Summer Study Success Creates Long-Lasting Impact

Summer Study students waving on video conference screenshot

For the past decade, the Lewis Institute has replicated the Babson experience with its Summer Study for High School Students program, helping rising juniors and seniors develop as entrepreneurial leaders in a month-long residential program.

This year, though, the program underwent drastic changes to transition online because of the COVID-19 pandemic, but it produced dramatic results that could impact the Babson experience itself.

A record 148 high school students from 21 countries completed this year’s revised Summer Study. Although they attended online rather than on campus, the budding entrepreneurial leaders still learned the core tenets of the Introduction to the Entrepreneurial Experience course—albeit in a revamped format under unique circumstances.

The experience, though, provided a glimpse of the future of online learning for both students and faculty.

“I believe it is a preview of what higher education might look like,” said Associate Professor of Management Jonathan Sims, the Summer Study faculty director.

Rising to the Occasion

When the pandemic hit, there was real concern about whether it was even feasible to provide Summer Study online—and whether enough students would be interested.

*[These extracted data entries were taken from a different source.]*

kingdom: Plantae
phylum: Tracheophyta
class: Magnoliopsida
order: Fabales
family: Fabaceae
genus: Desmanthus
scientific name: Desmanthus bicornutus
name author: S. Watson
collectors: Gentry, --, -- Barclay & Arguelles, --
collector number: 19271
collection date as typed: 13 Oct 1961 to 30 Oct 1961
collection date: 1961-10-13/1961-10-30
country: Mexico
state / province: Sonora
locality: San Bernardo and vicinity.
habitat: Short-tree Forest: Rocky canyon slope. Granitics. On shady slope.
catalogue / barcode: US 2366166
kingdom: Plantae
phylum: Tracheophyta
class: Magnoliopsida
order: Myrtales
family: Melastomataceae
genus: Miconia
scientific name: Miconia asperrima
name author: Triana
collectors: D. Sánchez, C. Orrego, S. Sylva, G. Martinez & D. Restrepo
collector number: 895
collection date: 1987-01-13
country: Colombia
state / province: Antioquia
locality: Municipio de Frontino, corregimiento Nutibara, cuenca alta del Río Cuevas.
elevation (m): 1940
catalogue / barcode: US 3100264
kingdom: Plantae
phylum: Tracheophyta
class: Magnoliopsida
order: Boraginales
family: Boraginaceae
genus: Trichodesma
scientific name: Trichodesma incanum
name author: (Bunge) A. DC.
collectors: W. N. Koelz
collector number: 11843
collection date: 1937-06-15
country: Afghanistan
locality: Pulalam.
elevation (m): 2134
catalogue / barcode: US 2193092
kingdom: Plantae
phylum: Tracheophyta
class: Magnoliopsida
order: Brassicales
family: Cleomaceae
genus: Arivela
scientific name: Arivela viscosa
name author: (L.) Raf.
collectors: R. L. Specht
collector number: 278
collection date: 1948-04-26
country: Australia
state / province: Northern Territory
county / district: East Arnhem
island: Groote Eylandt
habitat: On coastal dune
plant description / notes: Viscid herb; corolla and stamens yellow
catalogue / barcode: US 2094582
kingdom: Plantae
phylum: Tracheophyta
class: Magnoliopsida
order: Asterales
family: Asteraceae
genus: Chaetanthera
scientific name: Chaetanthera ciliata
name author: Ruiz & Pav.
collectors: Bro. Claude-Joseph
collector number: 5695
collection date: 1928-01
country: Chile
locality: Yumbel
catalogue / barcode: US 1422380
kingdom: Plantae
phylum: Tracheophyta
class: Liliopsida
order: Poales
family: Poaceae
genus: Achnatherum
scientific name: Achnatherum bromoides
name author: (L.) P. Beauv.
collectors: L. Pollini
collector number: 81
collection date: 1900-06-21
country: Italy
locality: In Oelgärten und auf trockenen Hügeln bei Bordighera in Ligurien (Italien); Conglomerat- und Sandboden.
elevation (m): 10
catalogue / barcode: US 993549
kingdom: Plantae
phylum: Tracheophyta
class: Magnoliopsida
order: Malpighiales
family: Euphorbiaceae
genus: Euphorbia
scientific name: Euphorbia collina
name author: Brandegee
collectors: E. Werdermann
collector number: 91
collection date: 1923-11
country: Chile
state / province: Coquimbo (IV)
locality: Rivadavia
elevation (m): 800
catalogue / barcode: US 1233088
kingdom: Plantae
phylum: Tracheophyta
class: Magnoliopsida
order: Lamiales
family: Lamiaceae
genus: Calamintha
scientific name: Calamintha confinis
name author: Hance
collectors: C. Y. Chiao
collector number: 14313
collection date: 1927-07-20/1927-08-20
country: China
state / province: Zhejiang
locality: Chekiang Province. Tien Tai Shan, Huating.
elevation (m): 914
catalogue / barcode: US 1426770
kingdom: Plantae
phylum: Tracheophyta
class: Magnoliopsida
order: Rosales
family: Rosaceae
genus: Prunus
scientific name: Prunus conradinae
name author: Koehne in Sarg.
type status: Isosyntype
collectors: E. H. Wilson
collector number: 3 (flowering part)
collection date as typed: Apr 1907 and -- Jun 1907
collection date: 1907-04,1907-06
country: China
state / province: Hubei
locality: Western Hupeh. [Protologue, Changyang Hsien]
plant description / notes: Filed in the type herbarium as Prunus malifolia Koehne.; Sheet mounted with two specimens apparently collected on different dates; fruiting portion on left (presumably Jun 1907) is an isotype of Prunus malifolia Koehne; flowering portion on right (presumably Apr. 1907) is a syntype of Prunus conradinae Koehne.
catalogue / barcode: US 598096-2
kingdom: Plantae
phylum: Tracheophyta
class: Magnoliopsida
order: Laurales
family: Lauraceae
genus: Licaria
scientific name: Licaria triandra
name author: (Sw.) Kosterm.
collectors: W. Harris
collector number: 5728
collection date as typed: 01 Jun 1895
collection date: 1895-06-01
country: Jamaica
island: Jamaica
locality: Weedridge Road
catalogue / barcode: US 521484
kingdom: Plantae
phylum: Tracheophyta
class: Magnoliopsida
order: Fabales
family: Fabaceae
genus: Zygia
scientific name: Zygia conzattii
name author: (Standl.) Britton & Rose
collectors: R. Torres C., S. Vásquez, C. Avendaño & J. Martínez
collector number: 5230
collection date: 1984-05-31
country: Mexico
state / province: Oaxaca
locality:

Joe McNamara ’16—who has been instrumental in Summer Study the past five years in his role as manager of innovation and growth with the Lewis Institute’s Babson Youth Impact Lab—says they were hoping to enroll 40 students. Instead, the program enrolled nearly four times that number.

“We were shocked,” McNamara said. “We were excited there was that much interest, but we weren’t sure what it would look like and how we were going to do this. The faculty rose to the occasion.”

It wasn’t as simple as moving a single course online but involved rethinking the entire approach while meeting the same academic objectives, including creating and working on venture projects, similar to Foundations of Management and Entrepreneurship. Led by Sims, the faculty—including, Professor Phillip Kim, Assistant Professor Kerry Gibson, Assistant Professor Siddharth (Sid) Vedula, and Visiting Assistant Professor and Lewis Institute Fellow Lucy McAllister—re-envisioned every aspect of the Summer Study program to deliver it online to such a big cohort. The Lewis Institute, including Executive Director Cheryl Yaffe Kiser and Youth Impact Lab Director Risa Sherman, provided immeasurable support.

Connecting Students Around the World

For starters, the program was divided into two sessions to accommodate students scattered around the world—on six continents—across 11 time zones. So, the faculty produced a morning session from 9 a.m. to 1 p.m. EDT, then repeated the content in a night session from 8 p.m. to midnight.

Professors also had to find ways to use the technology to connect with students and help them connect with each other. They used online breakout rooms, polls, simulations, every tool at their disposal. Kim even designed a course on Entrepreneurial Thought & Action® using Arist—the text-messaging platform created by Ryan Laverty ’20 and Michael Ioffe ’21. And, they called upon an impressive list of Babson guest speakers, including: President Stephen Spinelli Jr. MBA’92, PhD; Vice President of Learner Success and Dean of Campus Life Lawrence P. Ward; and Associate Dean of Undergraduate Programs Wendy Murphy.

“They did an incredible job of taking the content that they’re experts at and delivering it in a way that I thought was just as, if not more, engaging than a traditional classroom,” Sims said of his colleagues. “These are exceptional professors, and they have different styles. And, it really worked.”

The faculty also relied greatly on student mentors—a group of 15 current Babson students who arrived at each online session an hour early and stayed an hour late. “The mentors were able to connect with these students in a way that faculty never could,” Sims said.

Embracing Online Experiences

The experience online was so successful that both Sims and McNamara say it could be offered again next summer, even if the residential program returns, or even in other time frames, such as the spring or on the weekend.

For now, the experience with Summer Study will have an immediate impact on the faculty and how they approach their classes this fall.

“I went from being very apprehensive and very anxious about teaching online to looking forward to it and enthusiastically embracing it,” Sims said. “In person has some distinct advantages, but there are a lot of things you can do online that are difficult to do in person. I think this gives us another incredible tool set that the faculty from the Summer Study program are much more comfortable with.”